President, Kerala State Co-operative Consumers Federation Limited
- In office 2011–2016

Member, Idukki District Panchayat
- In office 1995–2000

District Congress Committee President, Idukki
- In office 2001–2007

Idukki District Cooperative Bank President
- In office 2001–2006

General Secretary Idukki District Congress Committee
- In office 1986–2001

President Idukki Indian Youth Congress
- In office 1985–1986
- President: Ramesh Chennithala
- Succeeded by: E.M Augusthy

State Vice President, Kerala Students Union
- In office 1981–1983

Personal details
- Party: Indian National Congress
- Alma mater: Kerala Law Academy Law College Government Law College

= Joy Thomas =

Indian politician

Joy Thomas is an Indian politician. He serves as President of the Kerala State Co-operative Consumers Federation Limited.

==Early life==
Joy Thomas was born in Idukki, Idukki district of Kerala in a Syrian Catholic Christian family. Joy completed his Bachelor of Arts degree from New Man College, Thodupuzha and Bachelor of Law from Kerala Law Academy Law College, Thiruvananthapuram.

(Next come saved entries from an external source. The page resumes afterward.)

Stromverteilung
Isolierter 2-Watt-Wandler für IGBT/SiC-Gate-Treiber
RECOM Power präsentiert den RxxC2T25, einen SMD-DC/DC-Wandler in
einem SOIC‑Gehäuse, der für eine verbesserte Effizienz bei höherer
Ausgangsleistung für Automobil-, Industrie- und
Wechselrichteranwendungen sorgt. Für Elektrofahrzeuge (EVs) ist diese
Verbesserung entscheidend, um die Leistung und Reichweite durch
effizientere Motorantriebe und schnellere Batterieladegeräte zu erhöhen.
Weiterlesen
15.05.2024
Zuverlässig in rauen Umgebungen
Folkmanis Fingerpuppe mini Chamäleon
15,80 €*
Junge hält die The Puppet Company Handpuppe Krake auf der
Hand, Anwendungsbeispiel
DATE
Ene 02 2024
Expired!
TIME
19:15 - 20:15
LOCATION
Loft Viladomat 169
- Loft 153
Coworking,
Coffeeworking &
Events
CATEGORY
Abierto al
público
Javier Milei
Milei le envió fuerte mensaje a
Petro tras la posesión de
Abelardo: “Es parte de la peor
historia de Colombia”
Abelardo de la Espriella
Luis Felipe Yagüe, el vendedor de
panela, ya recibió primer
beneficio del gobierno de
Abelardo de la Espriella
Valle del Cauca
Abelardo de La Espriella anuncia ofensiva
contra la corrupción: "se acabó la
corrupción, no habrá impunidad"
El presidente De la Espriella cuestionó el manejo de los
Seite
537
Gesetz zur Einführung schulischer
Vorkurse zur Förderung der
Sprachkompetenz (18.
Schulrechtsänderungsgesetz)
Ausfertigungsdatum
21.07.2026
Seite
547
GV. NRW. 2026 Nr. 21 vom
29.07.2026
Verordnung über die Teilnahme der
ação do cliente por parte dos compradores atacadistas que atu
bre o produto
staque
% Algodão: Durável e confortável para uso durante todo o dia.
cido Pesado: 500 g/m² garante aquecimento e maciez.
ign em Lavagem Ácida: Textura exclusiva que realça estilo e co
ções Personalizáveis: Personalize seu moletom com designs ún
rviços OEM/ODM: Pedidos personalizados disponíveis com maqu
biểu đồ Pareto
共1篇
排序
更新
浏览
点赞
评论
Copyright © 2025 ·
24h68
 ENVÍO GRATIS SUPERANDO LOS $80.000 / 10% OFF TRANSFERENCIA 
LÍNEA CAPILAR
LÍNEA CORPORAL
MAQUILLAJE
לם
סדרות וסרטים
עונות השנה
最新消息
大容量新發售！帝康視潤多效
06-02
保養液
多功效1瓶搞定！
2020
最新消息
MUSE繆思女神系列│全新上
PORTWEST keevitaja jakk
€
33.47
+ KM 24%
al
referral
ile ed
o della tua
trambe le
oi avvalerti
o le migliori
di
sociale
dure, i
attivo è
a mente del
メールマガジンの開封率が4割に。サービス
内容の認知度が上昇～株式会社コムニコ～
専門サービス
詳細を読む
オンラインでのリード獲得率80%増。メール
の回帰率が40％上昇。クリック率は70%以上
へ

Joy Thomas started his political career at age 14. He worked for the Kerala Students Union in his hometown. He was noted by teachers and students for his sincere attitude towards the fight for equality. He won his classroom representative elections by a huge margin.

He continued to work for Kerala Students Union while studying in Kerala Law Academy Law College at Thiruvananthapuram. He was appointed State Vice President of the Kerala Students Union.

==Political career==
He returned to Idukki after his education and was appointed as Idukki District President of the Indian Youth Congress. He was given the post as Idukki District General Secretary of District Congress Committee, a post he held until 2001. After the 2001 Kerala Assembly Elections, he was appointed as the President of Idukki District Congress Committee.

During the period, he was able to wrestle the control of the Idukki District Co-operative Bank from the Left Democratic Front and was appointed as its president for a five-year term. He held the post until the 2006 Kerala Assembly Elections. He was then appointed as the Idukki District UDF Chairman.